# [Extracted text]
■ ■ ■ ■
I have been dealing with the consequences of this policy since I was elected as the MP for Leyton and Wanstead a decade ago, and during that time the situation has become much worse than I remember in my early days. Like my right hon. Friend’s constituency, Leyton and Wanstead is one of the most diverse constituencies in the country. That means that I have a very high proportion of migrant constituents. That means that I have a very high proportion of people with no recourse to public funds, and the situation will undoubtedly get worse because of the consequences of covid. I will say more about that in a minute.

Even before covid, almost half of all children with foreign-born parents living in Britain were living below the poverty line. That is 100,000 children. Again, a lot of that is because of no recourse to public funds. As the hon. Member for Ruislip, Northwood and Pinner (David Simmonds) mentioned, councils are clearly dealing with an awful lot of the consequences—for which they are ill prepared because of the financial cutbacks over the last decade—through social services, because of course social services are not designated as a public fund. The hon. Gentleman mentioned £44 million a year. The last figure that I saw, for 2018-19, was nearer £48 million. We do not have the figures for the period with the virus, but we can guess that, after covid, the figure will be much higher than £48 million. We can only guess at the moment how much it will be. As the previous speaker said, there is a cost shunt. That does not involve any saving to the taxpayer, because the taxpayer is still paying for the consequences of what is a pretty disreputable policy.

Legally, court cases are very difficult. Court cases are now slightly easier to bring than they were. At one point—my right hon. Friend mentioned this—someone had to be actually in destitution before they could bring a court case. Now, someone can bring a court case when they are facing destitution. However, it is still pretty desperate stuff when someone is facing destitution. Only then can someone bring a court case and try to overturn the decision, but overturning the decision is very rare and very complicated, and it is very difficult to find legal specialists who can take on those sorts of cases.
■ ■ ■ ■
# [Task instructions]
(a) Answer these questions from the speech:
(i) For how long has the speaker been the MP for Leyton and Wanstead?
(ii) How many children with foreign-born parents were living below the poverty line in Britain before covid?
(iii) What figure for 2018-19 does the speaker give?
(b) According to the speech, why does the cost shunt bring no saving to the taxpayer?
(c) Write out the passage of the speech starting at "Legally, court cases" and ending at "sorts of cases.".

[Collected data]
■ ■ ■ ■
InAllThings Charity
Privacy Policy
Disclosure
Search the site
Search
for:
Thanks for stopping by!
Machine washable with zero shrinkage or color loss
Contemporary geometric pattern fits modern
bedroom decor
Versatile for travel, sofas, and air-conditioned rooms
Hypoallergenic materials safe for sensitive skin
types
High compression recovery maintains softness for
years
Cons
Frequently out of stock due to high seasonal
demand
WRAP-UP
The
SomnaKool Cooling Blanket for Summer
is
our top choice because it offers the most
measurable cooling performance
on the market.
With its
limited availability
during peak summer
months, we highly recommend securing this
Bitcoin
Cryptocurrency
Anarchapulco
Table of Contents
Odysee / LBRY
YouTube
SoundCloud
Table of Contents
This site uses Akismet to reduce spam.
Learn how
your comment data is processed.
■ ■ ■ ■
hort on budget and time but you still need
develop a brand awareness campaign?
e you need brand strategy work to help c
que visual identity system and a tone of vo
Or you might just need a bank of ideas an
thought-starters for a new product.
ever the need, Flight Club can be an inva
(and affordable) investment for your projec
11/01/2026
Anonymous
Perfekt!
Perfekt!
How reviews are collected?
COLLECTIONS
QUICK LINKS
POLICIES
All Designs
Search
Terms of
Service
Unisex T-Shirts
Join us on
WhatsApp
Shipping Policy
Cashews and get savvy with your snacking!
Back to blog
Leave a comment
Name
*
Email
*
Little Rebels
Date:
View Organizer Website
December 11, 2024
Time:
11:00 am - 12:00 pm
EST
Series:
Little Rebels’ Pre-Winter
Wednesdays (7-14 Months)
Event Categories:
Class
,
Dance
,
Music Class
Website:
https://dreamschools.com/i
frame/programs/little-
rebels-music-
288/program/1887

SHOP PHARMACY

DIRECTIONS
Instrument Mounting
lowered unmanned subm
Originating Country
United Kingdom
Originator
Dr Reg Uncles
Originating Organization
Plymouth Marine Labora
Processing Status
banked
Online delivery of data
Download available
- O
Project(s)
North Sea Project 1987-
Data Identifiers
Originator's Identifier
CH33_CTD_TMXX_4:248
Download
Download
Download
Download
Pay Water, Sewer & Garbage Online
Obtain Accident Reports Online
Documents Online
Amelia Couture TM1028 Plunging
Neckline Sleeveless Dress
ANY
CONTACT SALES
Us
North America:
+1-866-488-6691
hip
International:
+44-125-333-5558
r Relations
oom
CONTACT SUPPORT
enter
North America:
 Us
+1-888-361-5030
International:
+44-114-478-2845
■ ■ ■ ■
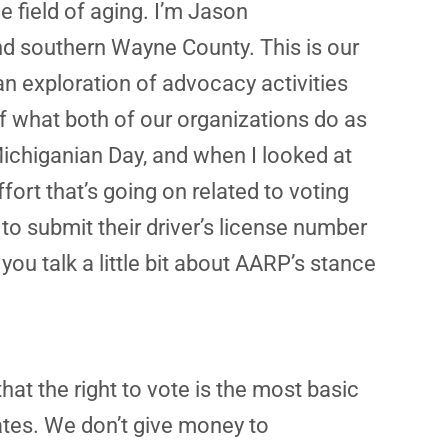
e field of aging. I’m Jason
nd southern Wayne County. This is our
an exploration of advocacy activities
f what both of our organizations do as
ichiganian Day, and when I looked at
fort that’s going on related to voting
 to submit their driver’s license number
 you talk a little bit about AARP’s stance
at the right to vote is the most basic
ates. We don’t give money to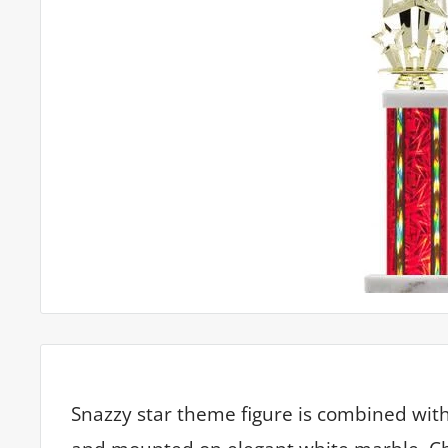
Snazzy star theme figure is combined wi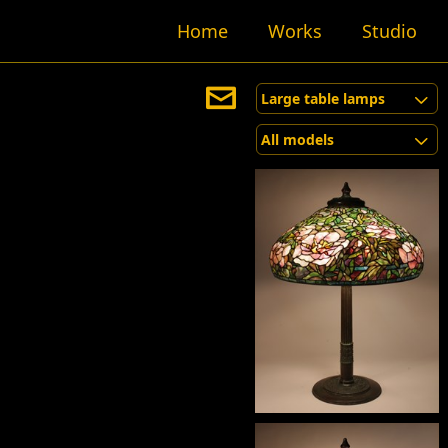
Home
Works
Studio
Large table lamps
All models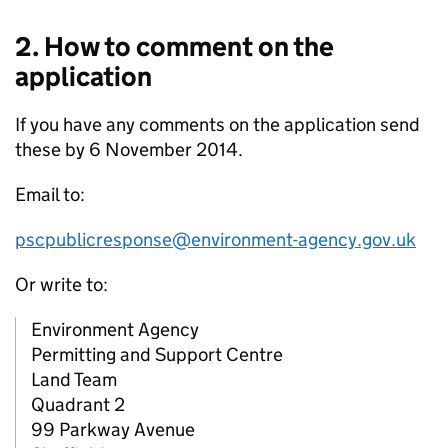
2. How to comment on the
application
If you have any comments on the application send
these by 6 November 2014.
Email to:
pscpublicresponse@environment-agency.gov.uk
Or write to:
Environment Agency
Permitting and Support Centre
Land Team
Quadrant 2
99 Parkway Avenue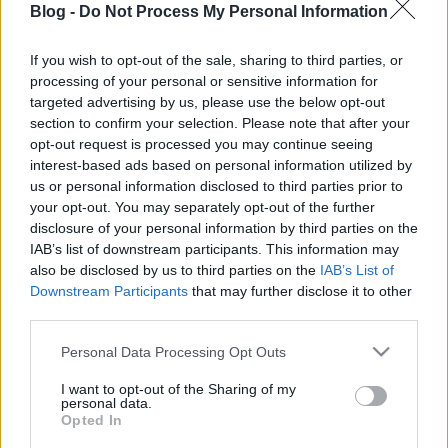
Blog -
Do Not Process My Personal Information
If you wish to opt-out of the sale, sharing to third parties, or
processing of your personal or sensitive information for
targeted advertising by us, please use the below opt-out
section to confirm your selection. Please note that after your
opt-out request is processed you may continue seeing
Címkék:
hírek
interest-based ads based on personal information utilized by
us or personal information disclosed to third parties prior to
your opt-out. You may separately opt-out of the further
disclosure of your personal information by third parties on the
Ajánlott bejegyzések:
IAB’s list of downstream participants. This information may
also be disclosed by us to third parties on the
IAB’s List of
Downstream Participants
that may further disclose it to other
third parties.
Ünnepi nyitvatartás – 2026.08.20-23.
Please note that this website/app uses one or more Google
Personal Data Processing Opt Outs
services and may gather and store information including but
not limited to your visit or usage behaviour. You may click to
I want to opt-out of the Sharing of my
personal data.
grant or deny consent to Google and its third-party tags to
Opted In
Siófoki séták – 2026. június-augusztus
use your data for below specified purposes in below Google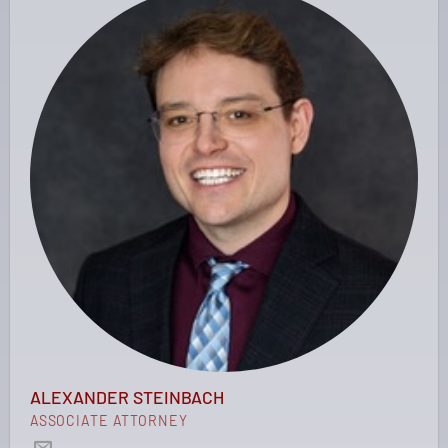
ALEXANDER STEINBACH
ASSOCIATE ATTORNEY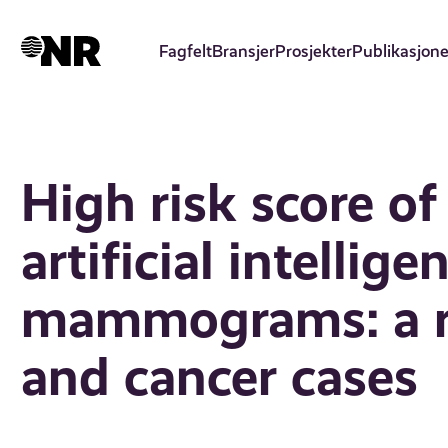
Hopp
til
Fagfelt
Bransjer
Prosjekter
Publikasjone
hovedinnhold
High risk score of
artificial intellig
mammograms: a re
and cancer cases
■ ■ ■ ■
# [Results for each task]
(a)
(i) A decade.
(ii) 100,000 children.
(iii) Nearer £48 million.

(b) The cost shunt brings no saving because the taxpayer still pays for the consequences of the policy. Councils bear much of the cost through social services, which are not designated as a public fund.

(c)
Legally, court cases are very difficult. Court cases are now slightly easier to bring than they were. At one point—my right hon. Friend mentioned this—someone had to be actually in destitution before they could bring a court case. Now, someone can bring a court case when they are facing destitution. However, it is still pretty desperate stuff when someone is facing destitution. Only then can someone bring a court case and try to overturn the decision, but overturning the decision is very rare and very complicated, and it is very difficult to find legal specialists who can take on those sorts of cases.